Adel Herik
L’histoire de l’Algérie indépendante peut être résumée en deux séquences majeures. La première va de juillet 1962 à décembre 1991. Elle a vu les colonels de l’ANP prendre les commandes du pouvoir politique, sous la direction du colonel Boumédiène, puis, après son décès, Chadli Bendjedid, le moins « militaire » des colonels, entamer un « virage à droite » qui s’est terminé par les « soubresauts » d’octobre 88, l’ouverture démocratique de février 89 et les victoires électorales du FIS en 90 et 91. La seconde va de janvier 1992 à février 2019. Elle commence avec la démission de Chadli sous la pression du haut-commandement de l’ANP et l’arrêt du processus électoral, se poursuit avec sept années d’horreur et de sang, puis une fois le FIS définitivement vaincu, se déroule « tranquillement » pendant les quinze premières années du règne du Président intronisé en 99 par les généraux vainqueurs, l’argent du pétrole coulant à flot et les barons du régime et sa clientèle ramassant les milliards à la pelle, dans une démocratie-Potemkine taillée sur mesure. L’AVC de Bouteflika a tout remis en question et son 4ème mandat fut le mandat de l’humiliation du peuple algérien et aussi celui des déchirements au sommet.
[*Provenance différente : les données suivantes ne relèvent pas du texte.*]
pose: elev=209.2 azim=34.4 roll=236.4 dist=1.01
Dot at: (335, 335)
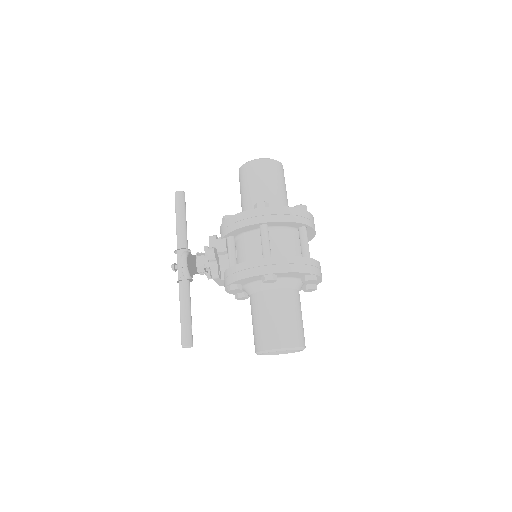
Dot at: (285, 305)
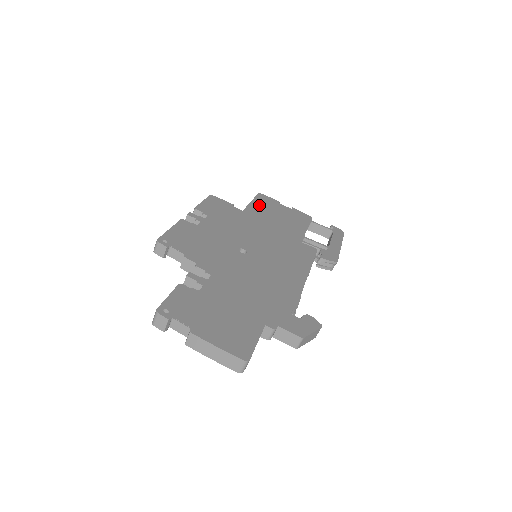
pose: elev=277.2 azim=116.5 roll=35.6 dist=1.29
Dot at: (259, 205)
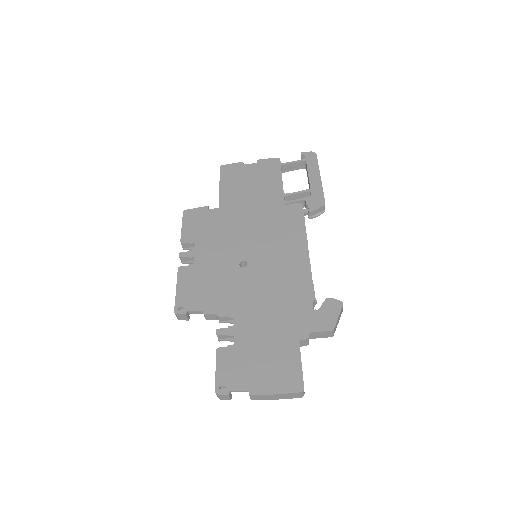
Dot at: (228, 185)
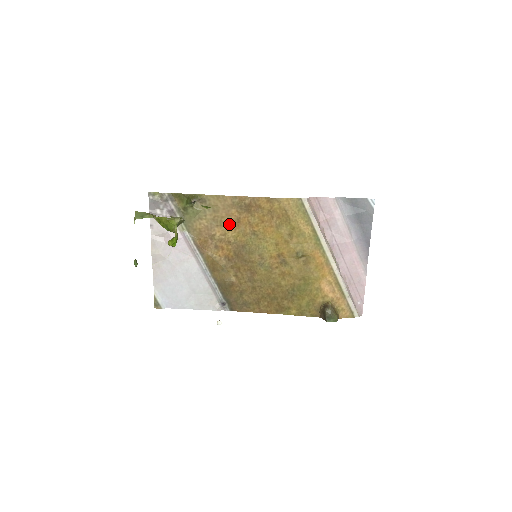
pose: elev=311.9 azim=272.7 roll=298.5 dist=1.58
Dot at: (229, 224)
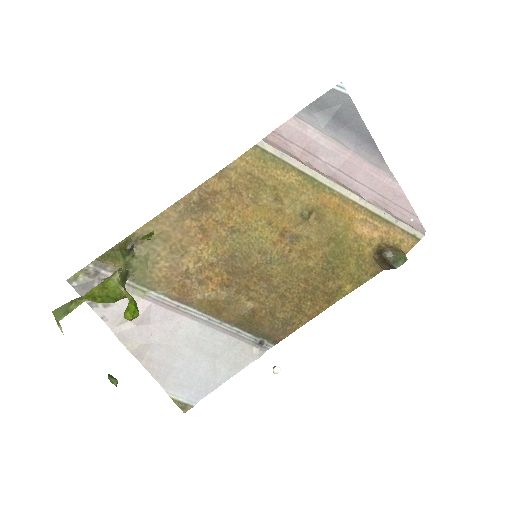
Dot at: (195, 243)
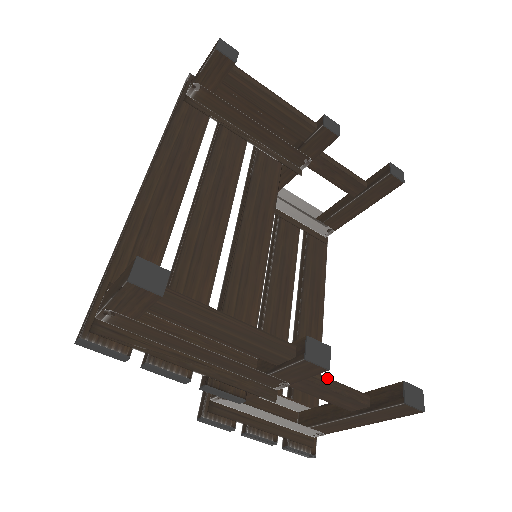
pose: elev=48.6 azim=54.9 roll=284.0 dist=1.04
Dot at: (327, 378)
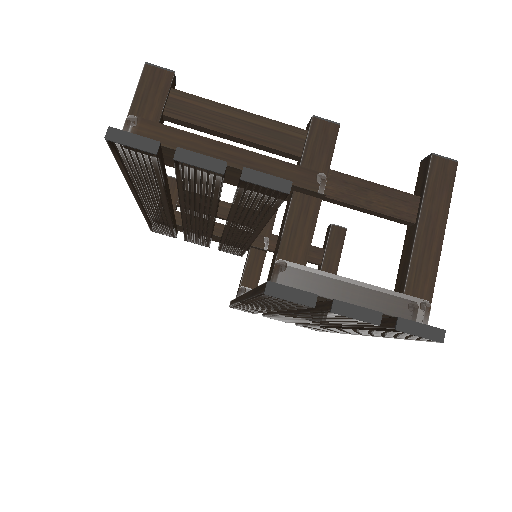
Dot at: occluded
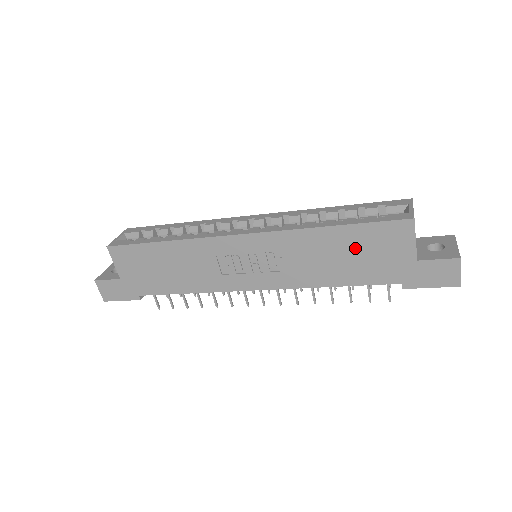
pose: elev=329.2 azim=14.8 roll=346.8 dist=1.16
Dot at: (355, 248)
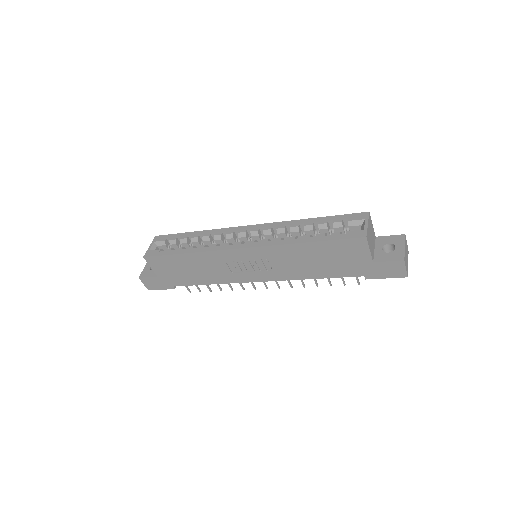
Dot at: (326, 255)
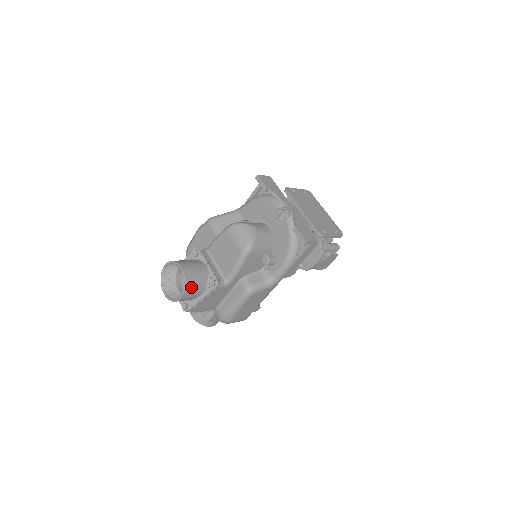
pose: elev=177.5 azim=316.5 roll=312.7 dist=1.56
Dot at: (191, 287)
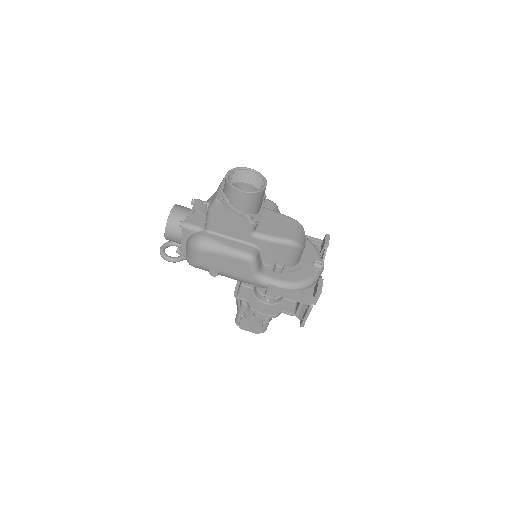
Dot at: (252, 199)
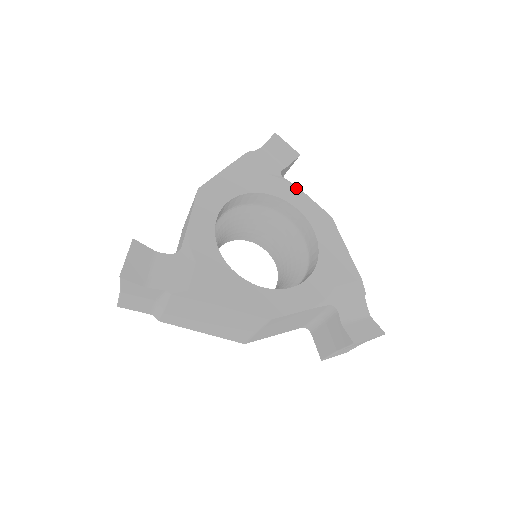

Où en sommes-nous aujourd’hui? Depuis février 2019, le Hirak, telle une horloge qui, imperturbablement, sonne deux fois par semaine, donne la migraine aux « décideurs » et empêche les privilégiés du régime de faire la sieste. Gaid Salah a fait le ménage et est devenu le seul homme fort du pouvour – Bouteflika viré, son petit frère en prison en compagnie d’une brochette d’anciens hauts dignitaires civils et militaires, un nouveau Président « élu » – puis s’en est allé rejoindre son Créateur.
Que nous réserve l’avenir? Et quelle lecture pouvons-nous faire des revendications du Hirak? Il est encore trop tôt pour se prononcer définitivement sur les intentions des nouveaux décideurs civils et militaires – reconduire le système après quelques ravalements de façade ou opérer une rupture graduelle. Une chose est certaine, cependant: le Hirak a balayé tout le décor en carton-pâte qui servait de vitrine démocratique au régime. Rien ne sera plus comme avant et tous les faits et gestes du nouvel exécutif seront examinés à la loupe par une opinion publique qui ne veut plus s’en laisser compter.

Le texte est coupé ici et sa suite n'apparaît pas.